[Quoted passage]

This chapter explains what BDSpro requires to achieve its full potential and how to modify your current filesystems setup if you determine that it should be changed. The chapter contains these sections to help you prepare for running BDSpro:
BDSpro release 2.3 requires IRIX version 6.5 (or higher), BDSpro software, and NFS (version 2.0 or 3.0) installed on client and server systems. Server and client systems must also be at the current NFS and mount command overlays; server systems also require the current IRIX and networking overlays. Server and client systems must be connected to a HIPPI or other high-performance network. (See the BDSpro Release Notes for detailed requirements and instructions on software installation).
When selecting disks for use with BDS, choose a brand and model that excel in large sequential access operations. Disks with this characteristic offer better BDS performance and are therefore a better choice.
BDS installations that use fast-and-wide SCSI controllers with speeds of 20 MB per second (not UltraSCSI or Fiber Channel) must optimize the number of disks on a single SCSI bus. For example, a system containing four IBM drives with a transfer rate of 5 MB per second completely saturated a controller with a 20 MB per second transfer rate. The IBM drives provided by Silicon Graphics spin at about 7 MB per second on the outer zone and 5 MB per second on the inner zone. Assuming a transfer rate of 5 MB per second, it is apparent that 4 drives will completely saturate a single 20 MB per second controller.

[What the task requires] Reproduce the entire BDSpro preparation text above, word for word.

[Material provided]
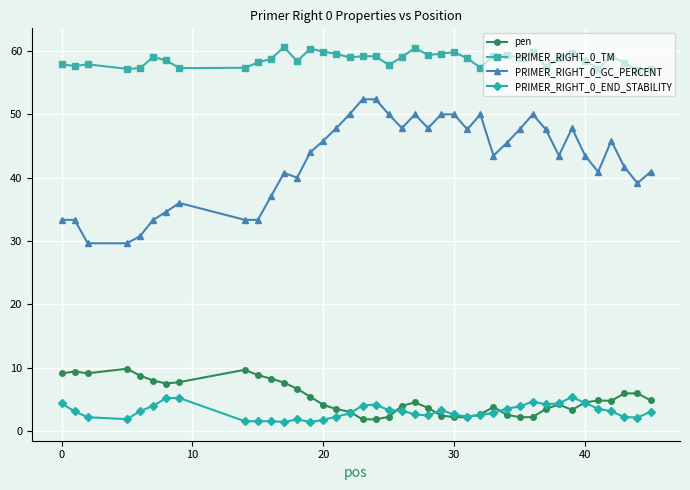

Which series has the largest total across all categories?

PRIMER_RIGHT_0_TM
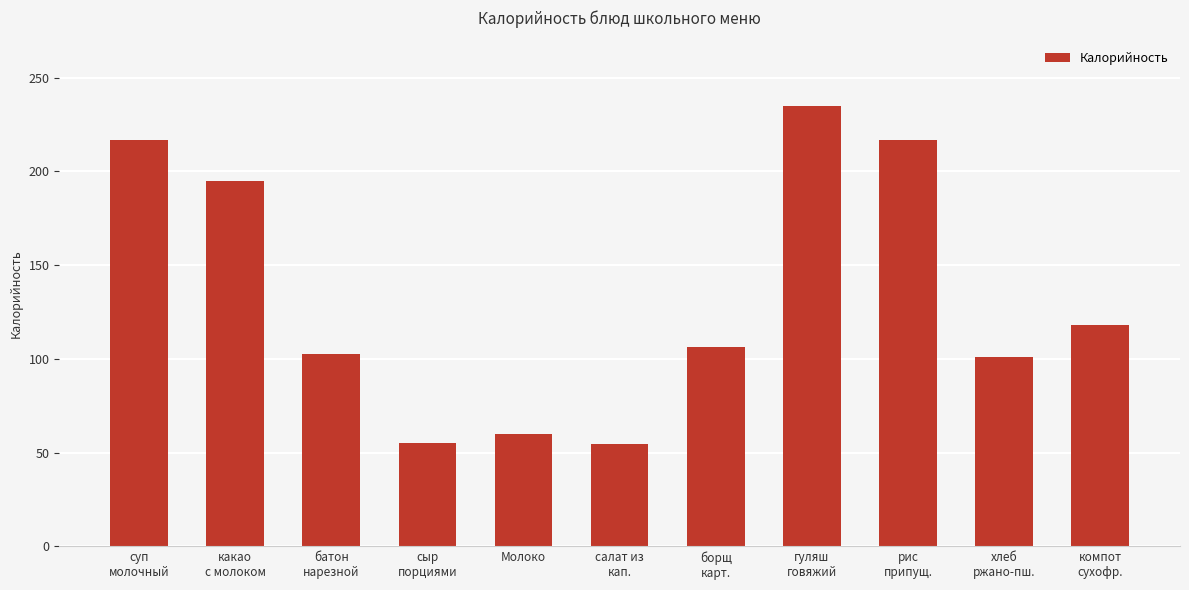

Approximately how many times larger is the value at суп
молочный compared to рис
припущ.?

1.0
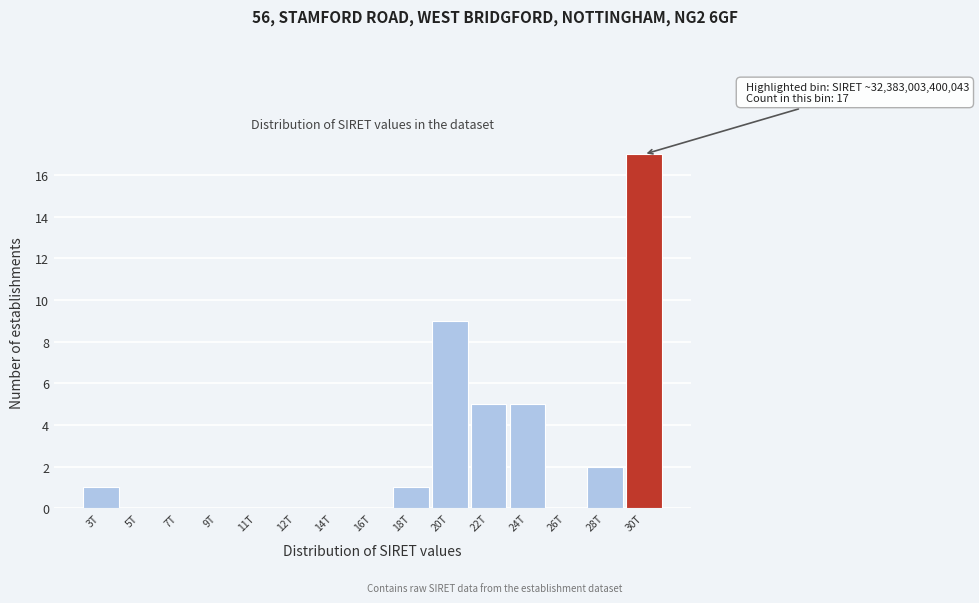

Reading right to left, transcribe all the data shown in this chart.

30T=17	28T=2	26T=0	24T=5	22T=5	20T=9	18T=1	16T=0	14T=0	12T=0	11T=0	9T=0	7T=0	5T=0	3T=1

==

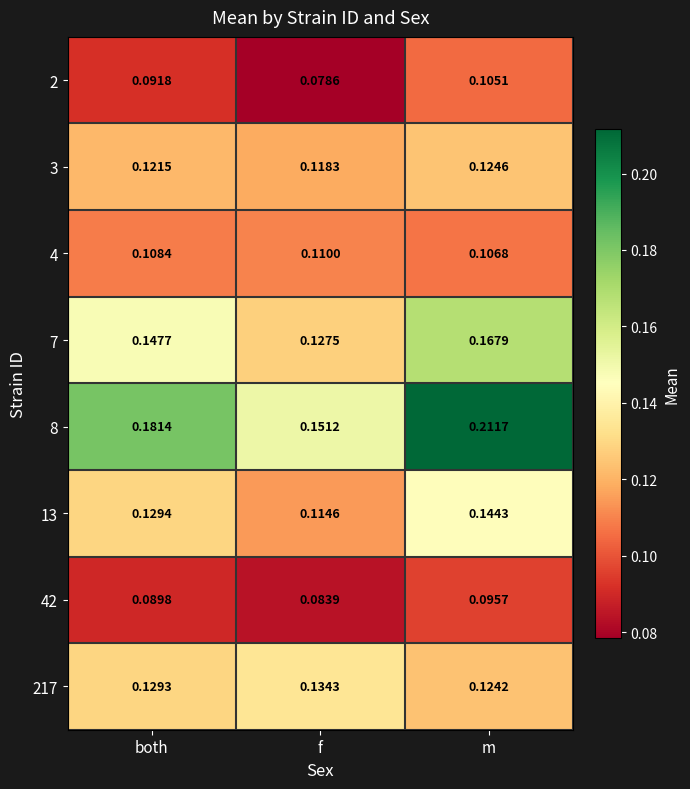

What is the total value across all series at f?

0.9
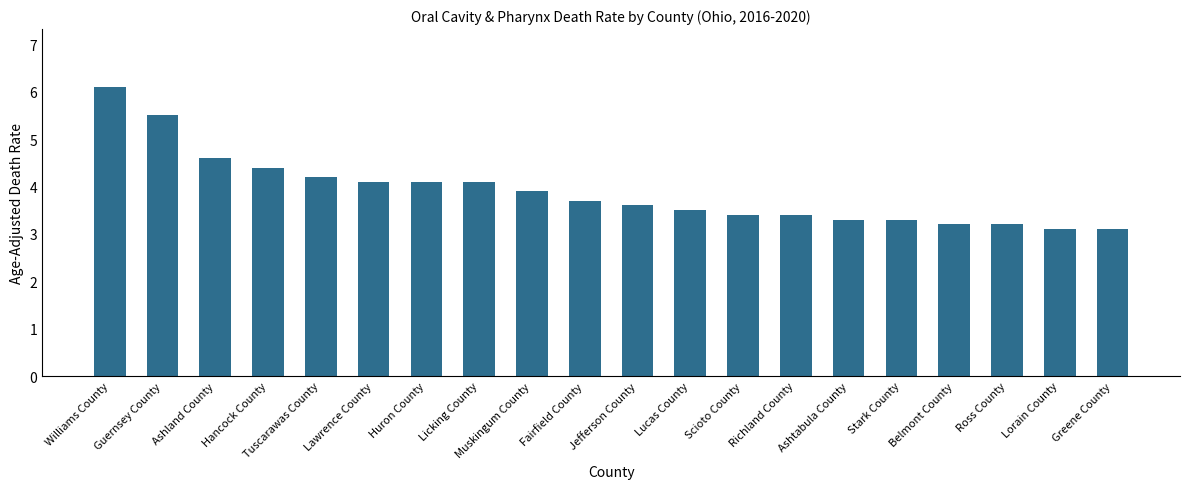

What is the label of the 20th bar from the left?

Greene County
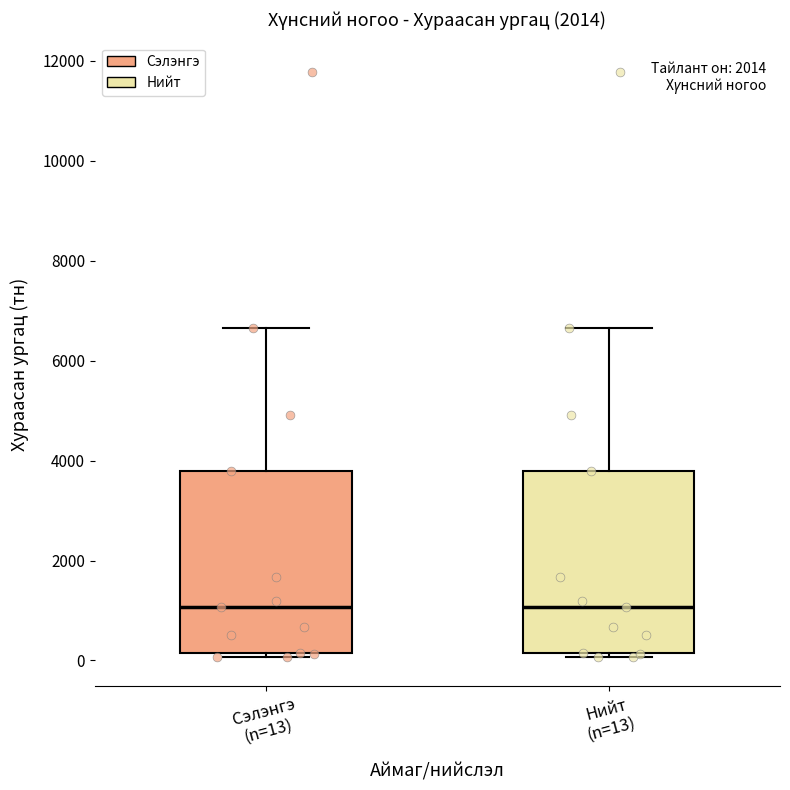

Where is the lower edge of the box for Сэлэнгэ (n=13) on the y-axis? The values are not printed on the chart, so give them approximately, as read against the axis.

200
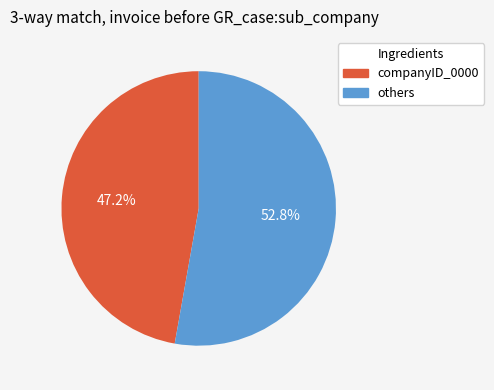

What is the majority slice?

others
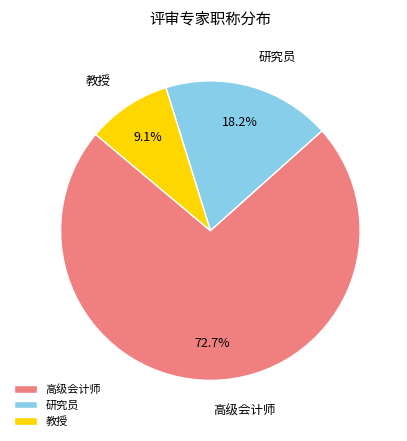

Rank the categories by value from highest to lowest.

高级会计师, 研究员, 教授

* * *

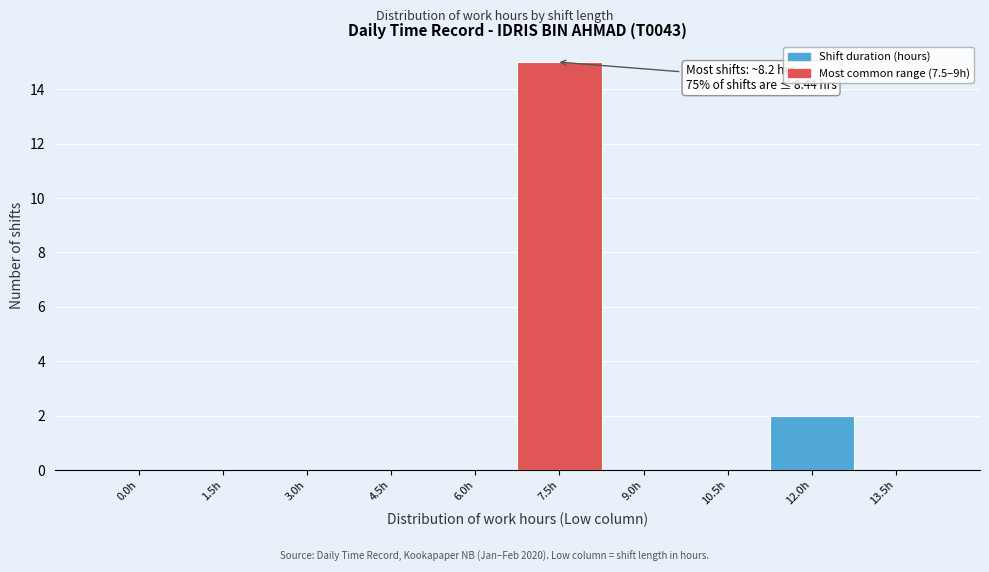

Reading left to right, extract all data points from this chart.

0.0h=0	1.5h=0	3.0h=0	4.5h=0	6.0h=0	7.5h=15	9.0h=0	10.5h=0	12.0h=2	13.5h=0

[Result of this exercise]
This chapter explains what BDSpro requires to achieve its full potential and how to modify your current filesystems setup if you determine that it should be changed. The chapter contains these sections to help you prepare for running BDSpro:
BDSpro release 2.3 requires IRIX version 6.5 (or higher), BDSpro software, and NFS (version 2.0 or 3.0) installed on client and server systems. Server and client systems must also be at the current NFS and mount command overlays; server systems also require the current IRIX and networking overlays. Server and client systems must be connected to a HIPPI or other high-performance network. (See the BDSpro Release Notes for detailed requirements and instructions on software installation).
When selecting disks for use with BDS, choose a brand and model that excel in large sequential access operations. Disks with this characteristic offer better BDS performance and are therefore a better choice.
BDS installations that use fast-and-wide SCSI controllers with speeds of 20 MB per second (not UltraSCSI or Fiber Channel) must optimize the number of disks on a single SCSI bus. For example, a system containing four IBM drives with a transfer rate of 5 MB per second completely saturated a controller with a 20 MB per second transfer rate. The IBM drives provided by Silicon Graphics spin at about 7 MB per second on the outer zone and 5 MB per second on the inner zone. Assuming a transfer rate of 5 MB per second, it is apparent that 4 drives will completely saturate a single 20 MB per second controller.